If one is going to make potato salad on the Fourth of July in the United States of America make sure you purchase your fresh dill at least a couple days ahead of time as everyone else apparently has the same idea the day before.
After three stores I triumphantly found my dill and returned home with my garden bounty and three pounds of potatoes.
That it was a surprise to me that everyone and their cousin was making potato salad reminded me that I may be adventurous eater and cook but sometimes I am a little out of step with main stream concepts for standard holiday meals.
I did however volunteer to bring the potato salad to the pre-fireworks dinner party – but only because I had a collection of potato salad recipes from various cooking magazines I wanted to try. In the end – I made none of those recipes but made up my own.
Can a potato salad truly be called a salad without other vegetable kingdom counterparts in the bowl with it? I thought not so I gave my salad a little crunch with red onion, celery, and a giant dill pickle.
I am pretty proud of the result and firmly believe it to be a crowd pleaser with a little bit for everyone – not too much mayo, a little mustard, some egg yolks, fresh herbs and garlic.
The result a nice even bodied, smooth crunch with an herby kick and acidic spike that finishes without the heavy goop of southern traditional or super tang of a German style.
In the end it is a pretty tasty potato salad.

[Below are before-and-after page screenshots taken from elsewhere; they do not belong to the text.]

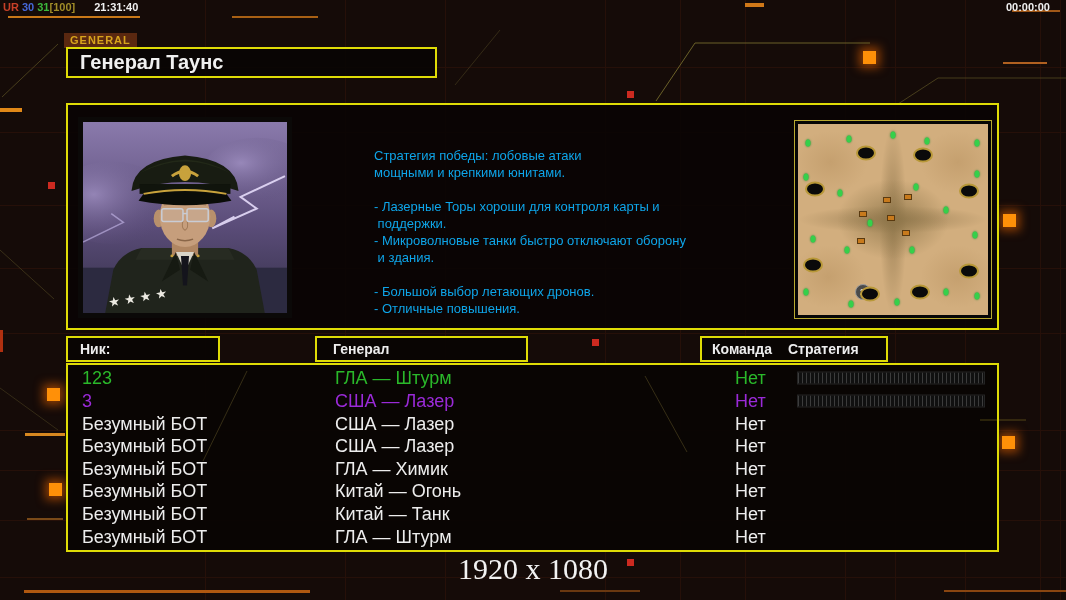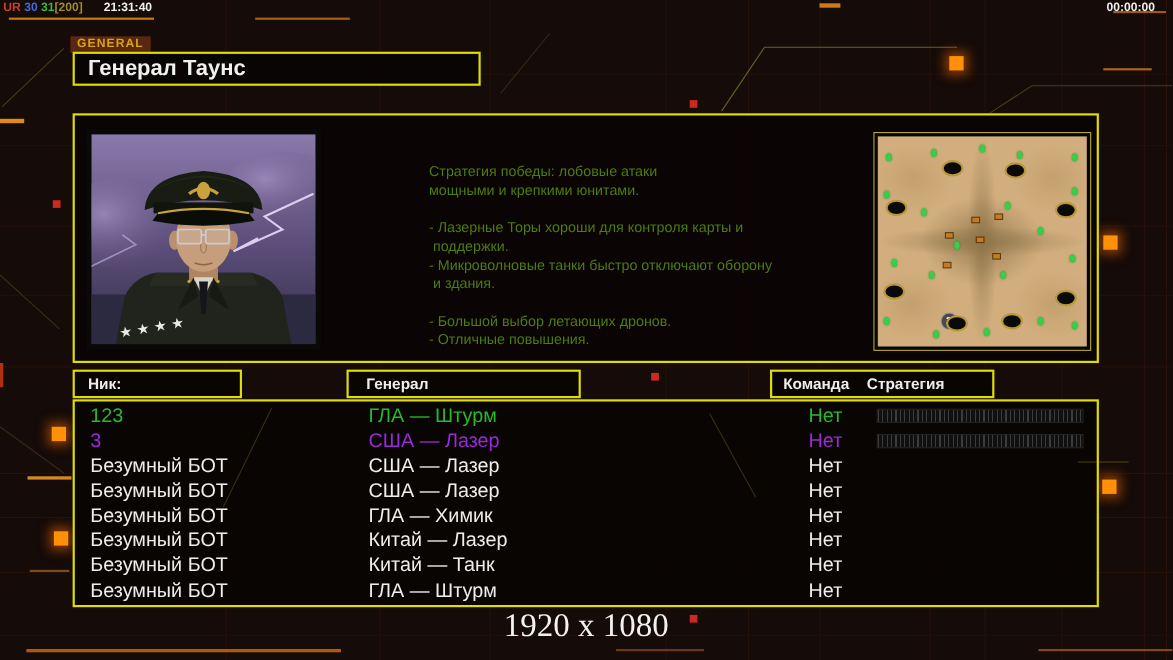--- a/index.html
+++ b/index.html
@@ -147,7 +147,7 @@
   <path d="M980,420 L1026,420" stroke="#c8b030" fill="none"></path>
 </svg>
 
-<div class="debug-bar" id="debug-bar"><span style="color: rgb(200, 64, 40);">UR </span><span style="color: rgb(70, 104, 216);">30 </span><span style="color: rgb(60, 184, 60);">31</span><span style="color: rgb(160, 140, 40);">[200]</span><span style="color: rgb(240, 240, 240); margin-left: 16px;"> 21:31:40</span></div>
+<div class="debug-bar" id="debug-bar"><span style="color: rgb(200, 64, 40);">UR </span><span style="color: rgb(70, 104, 216);">30 </span><span style="color: rgb(60, 184, 60);">31</span><span style="color: rgb(160, 140, 40);">[100]</span><span style="color: rgb(240, 240, 240); margin-left: 16px;"> 21:31:40</span></div>
 <div class="match-timer">00:00:00</div>
 
 <div class="general-tab">GENERAL</div>

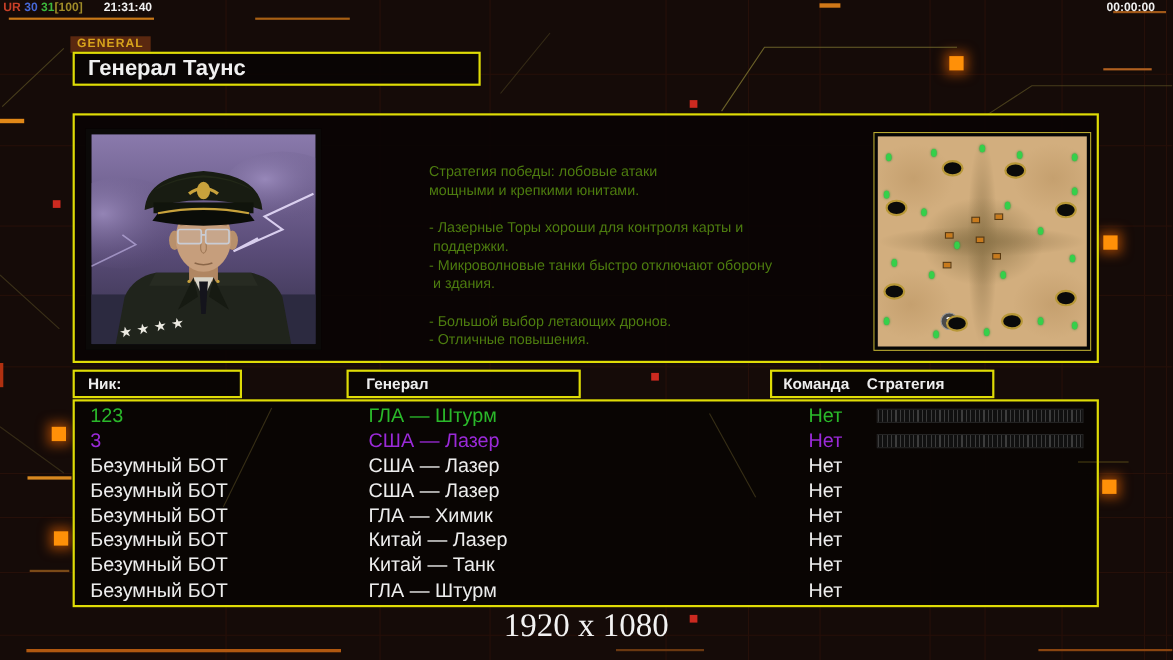--- a/index.html
+++ b/index.html
@@ -36,8 +36,8 @@
   .portrait-frame{position:absolute;left:10px;top:12px;width:214px;height:201px;
     background:#000;border:5px solid #0b0908;box-sizing:border-box}
   .portrait-frame svg{display:block;width:100%;height:100%}
-  .strategy-text{position:absolute;left:322px;top:42px;width:390px;
-    color:#4d7c0f;font-size:13px;line-height:17px;white-space:pre}
+  .strategy-text{position:absolute;left:306px;top:42px;width:390px;
+    color:#0ea5e9;font-size:13px;line-height:17px;white-space:pre}
   .map-box{position:absolute;left:726px;top:15px;width:198px;height:199px;
     border:1px solid #b8a830;background:#050505;box-sizing:border-box;padding:3px}
   .map-terrain{position:relative;width:100%;height:100%;

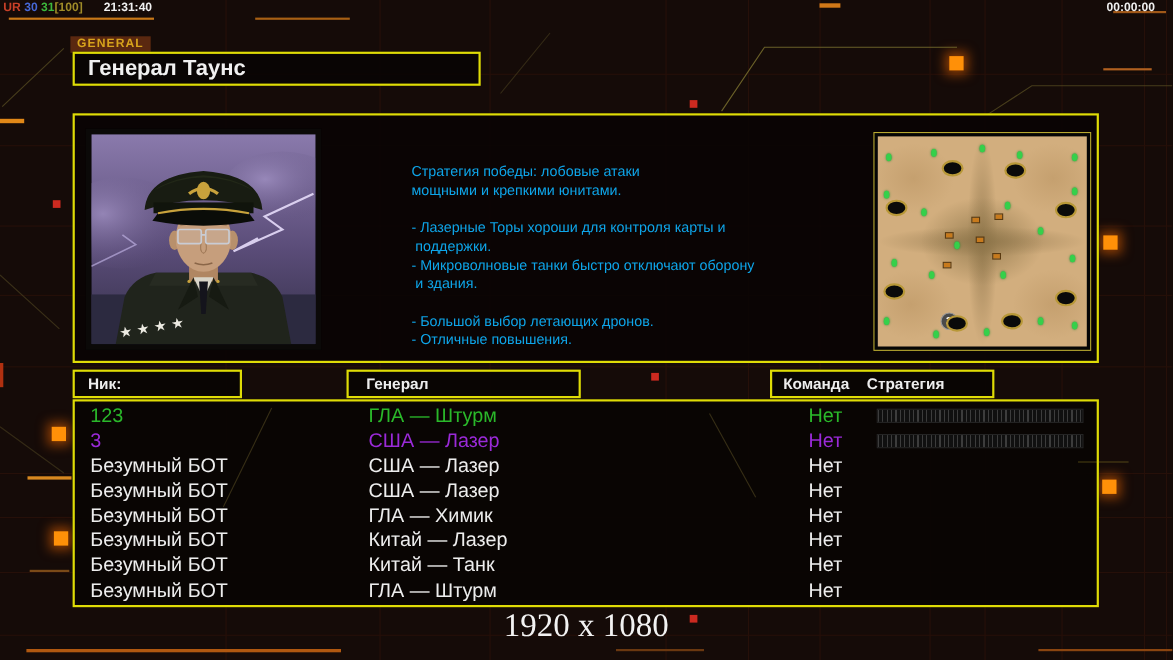--- a/index.html
+++ b/index.html
@@ -67,7 +67,7 @@
     font-weight:bold;display:flex;align-items:center;z-index:2}
   .hdr-nick{left:66px;width:154px;padding-left:12px}
   .hdr-general{left:315px;width:213px;padding-left:16px}
-  .hdr-team{left:700px;width:204px;padding-left:10px}
+  .hdr-team{left:700px;width:188px;padding-left:10px}
   .hdr-team .second{margin-left:16px}
 
   

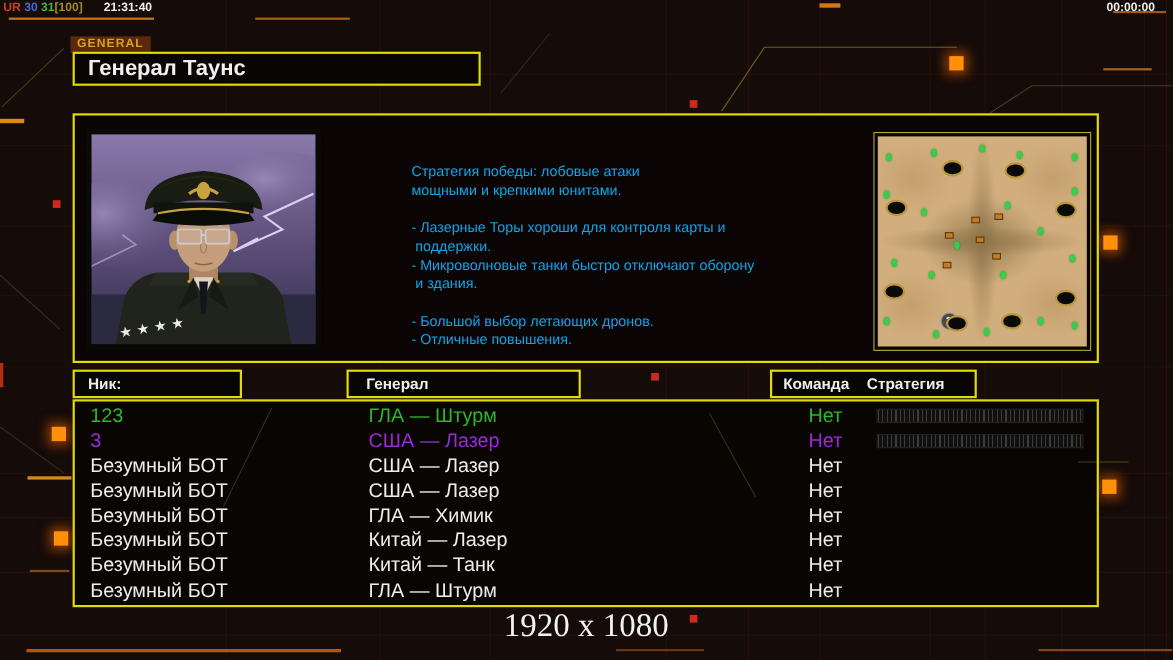--- a/index.html
+++ b/index.html
@@ -300,7 +300,7 @@
   </div>
       <div class="player-row" style="color: rgb(237, 237, 237);">
     <span class="cell nick">Безумный БОТ</span>
-    <span class="cell gen">Китай — Лазер</span>
+    <span class="cell gen">Китай — Огонь</span>
     <span class="cell team">Нет</span>
 
   </div>

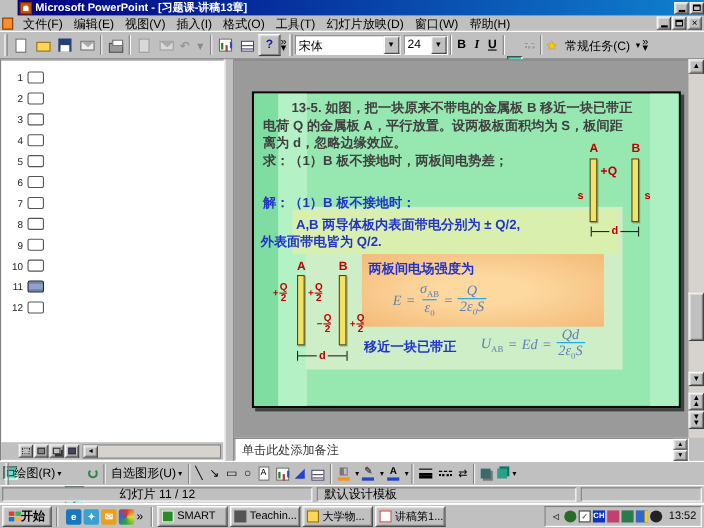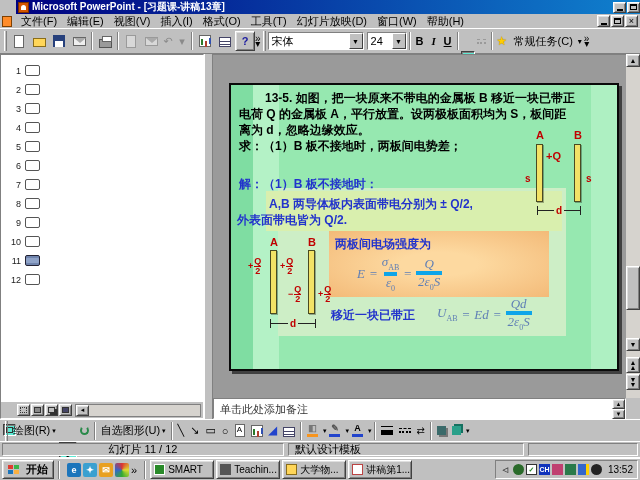--- a/index.html
+++ b/index.html
@@ -104,7 +104,7 @@
   .orangebox { position:absolute; left:98px; top:146px; width:220px; height:66px;
                background:radial-gradient(ellipse at center,#fdd9a0 25%,#f3ba78 100%); }
   .sline { position:absolute; white-space:nowrap; font-weight:bold; font-size:12px; line-height:16px; }
-  .red  { color:#000000; }
+  .red  { color:#404040; }
   .blue { color:#2233cc; }
   .plate{ position:absolute; width:7px; background:#f2e266; border:1px solid #4a4a20; box-shadow:1px 1px 0 rgba(0,0,0,.3); }
   .plabel{ position:absolute; color:#c00000; font-weight:bold; font-size:11px; line-height:11px; }

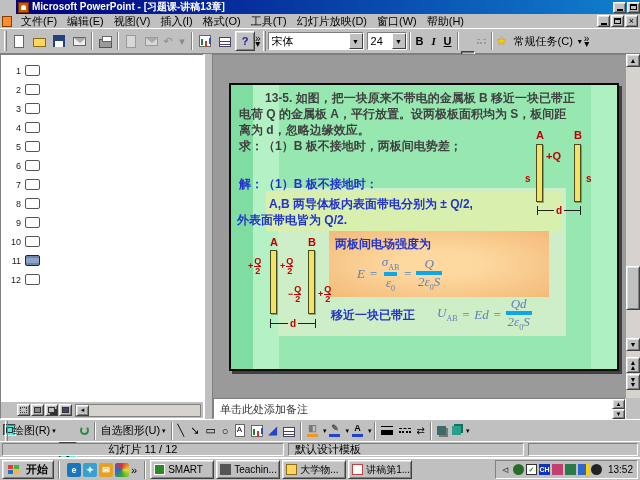--- a/index.html
+++ b/index.html
@@ -120,7 +120,7 @@
         font-family:"Liberation Serif",serif; font-style:italic; font-size:13px; line-height:1.1; }
   .eq sub { font-size:8px; font-style:normal; }
   .frac { display:inline-flex; flex-direction:column; align-items:center; }
-  .frac .den { border-top:4px solid #0ea5e9; padding:0 2px;text-align:right; }
+  .frac .den { border-top:1px solid #0ea5e9; padding:0 2px;text-align:right; }
 
   
   .notes { position:absolute; left:213px; top:398px; width:413px; height:21px; background:#fff;

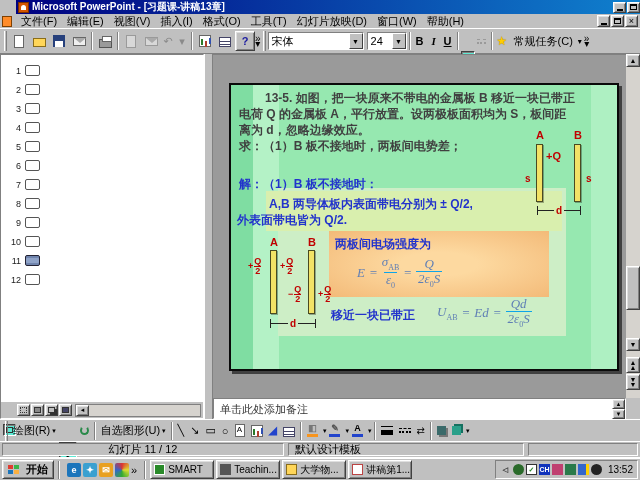--- a/index.html
+++ b/index.html
@@ -157,7 +157,7 @@
   
   .taskbar { position:absolute; left:0; top:457px; width:640px; height:23px; background:#c0c0c0;
              border-top:2px solid #fff; display:flex; align-items:center; padding:0 2px; gap:2px; }
-  .startbtn { height:19px; display:flex; align-items:center; padding:0 5px; font-weight:bold; font-size:11px; gap:7px; }
+  .startbtn { height:19px; display:flex; align-items:center; padding:0 5px; font-weight:bold; font-size:11px; gap:0; }
   .winflag { width:11px; height:10px; display:grid; grid-template-columns:5px 5px; grid-template-rows:4px 4px; gap:1px; }
   .winflag i { display:block; } .wf1{background:#e03c31;} .wf2{background:#39b54a;} .wf3{background:#1b75bb;} .wf4{background:#fbb040;}
   .ql { display:flex; align-items:center; gap:2px; padding:0 3px; }

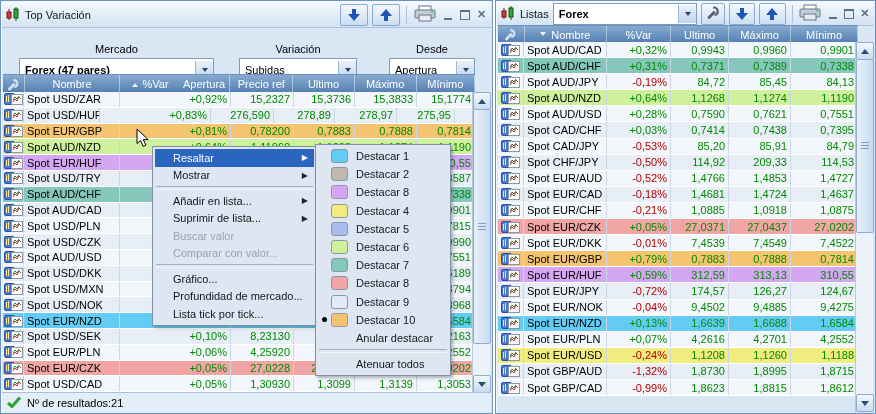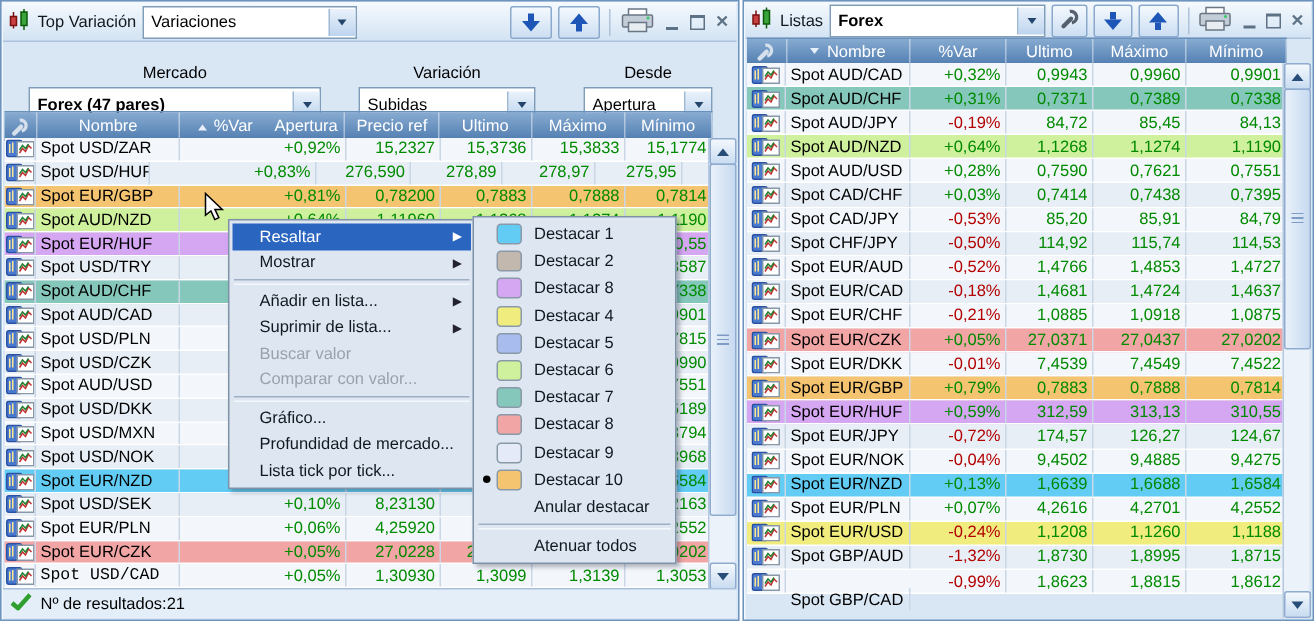--- a/index.html
+++ b/index.html
@@ -99,12 +99,6 @@
         </svg>
     </span>
     <span class="wtitle">Top Variación</span>
-    <div class="combo" style="width:141px">
-      <span class="cval">Variaciones</span>
-      <span class="cbtn">
-          <span class="tri-d"></span>
-        </span>
-    </div>
     <div class="tbtn gap">
         <span class="stem"></span>
         <span class="atri-d"></span>

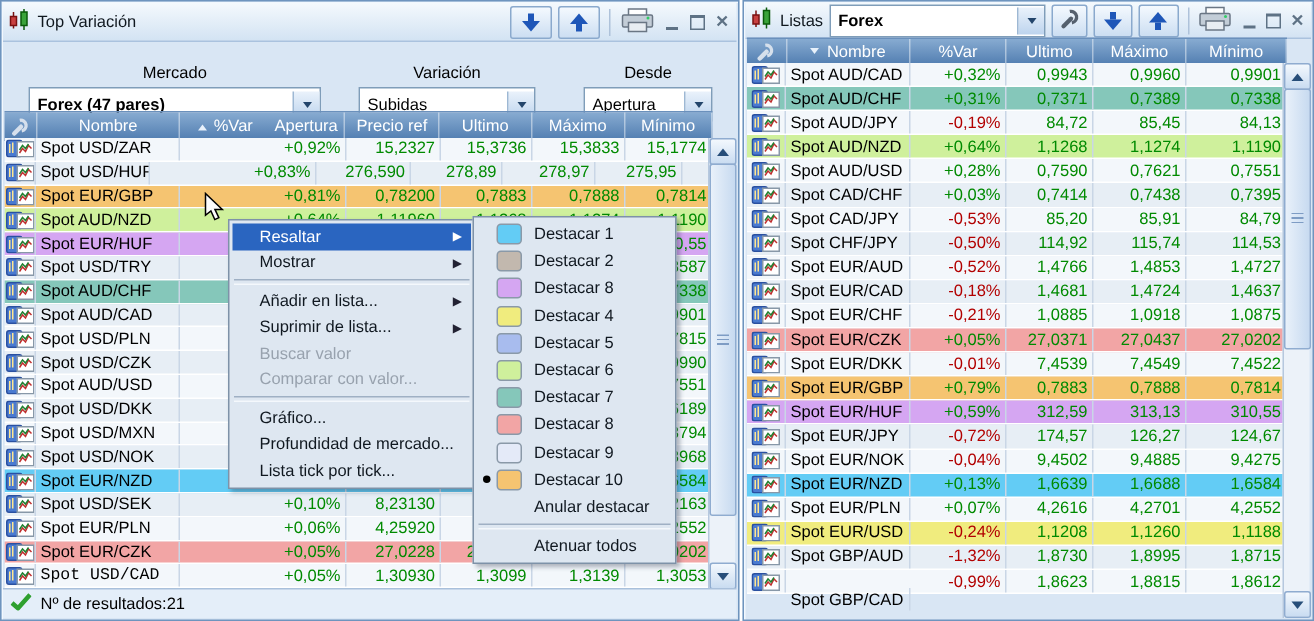--- a/index.html
+++ b/index.html
@@ -712,7 +712,7 @@
         <span class="c name" style="width: 83px;">Spot CHF/JPY</span>
         <span class="c num neg" style="width: 64px;">-0,50%</span>
         <span class="c num pos" style="width: 58px;">114,92</span>
-        <span class="c num pos" style="width: 62px;">115,74</span>
+        <span class="c num pos" style="width: 62px;">209,33</span>
         <span class="c num pos" style="width: 67px;">114,53</span>
       </div>
       <div class="trow" style="height: 16.1px;">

Egg and Dill Pickle Potato Salad
2.5 pounds of red potatoes skinned
5 hard boiled egg yolks
1/2 medium red onion, finely chopped
2 stalks celery, finely chopped
2 large or 3 small to medium dill pickles, finely chopped
1/4 cup dill pickle juice
1/2 cup mayonnaise
1 1/2 tbsp Dijon mustard
1/4 tsp ground yellow mustard powder
1 tsp paprika
1/4 tsp fresh ground black pepper
1/2 cup fresh dill, finely chopped
1/4 cup fresh parsley, finely chopped
1/4 cup roasted garlic cloves, finely chopped
1 tsp sea salt
Skin and boil the potatoes for 20 minutes or until you can easily pierce them with a fork. Drain and let cool. Meanwhile, if you do not already have roasted garlic lying around, cut the top off an entire bulb of garlic, place it on a baking sheet, drizzle it with olive oil and bake for 20-30 minutes.
Boil eggs and remove yolks from the whites.
Chop all your vegetation and herbs, including the roasted garlic cloves.
In a mixing bowl combine pickle juice, mayo, Dijon mustard, mustard powder, black pepper, salt, paprika, parsley, dill and garlic to form a dressing.
Put the potatoes in a bowl and break them up into chunks using a wooden spoon. Using your fingers squish the egg yolks over the potatoes. Mix together until the egg is evenly dispersed amongst the potato.
Add chopped vegetables, pickle and dressing mixture – mix gently until everything is evenly mixed together.
Refrigerate until just before serving.
Enjoy with friends – this recipes makes 8 to 10 servings.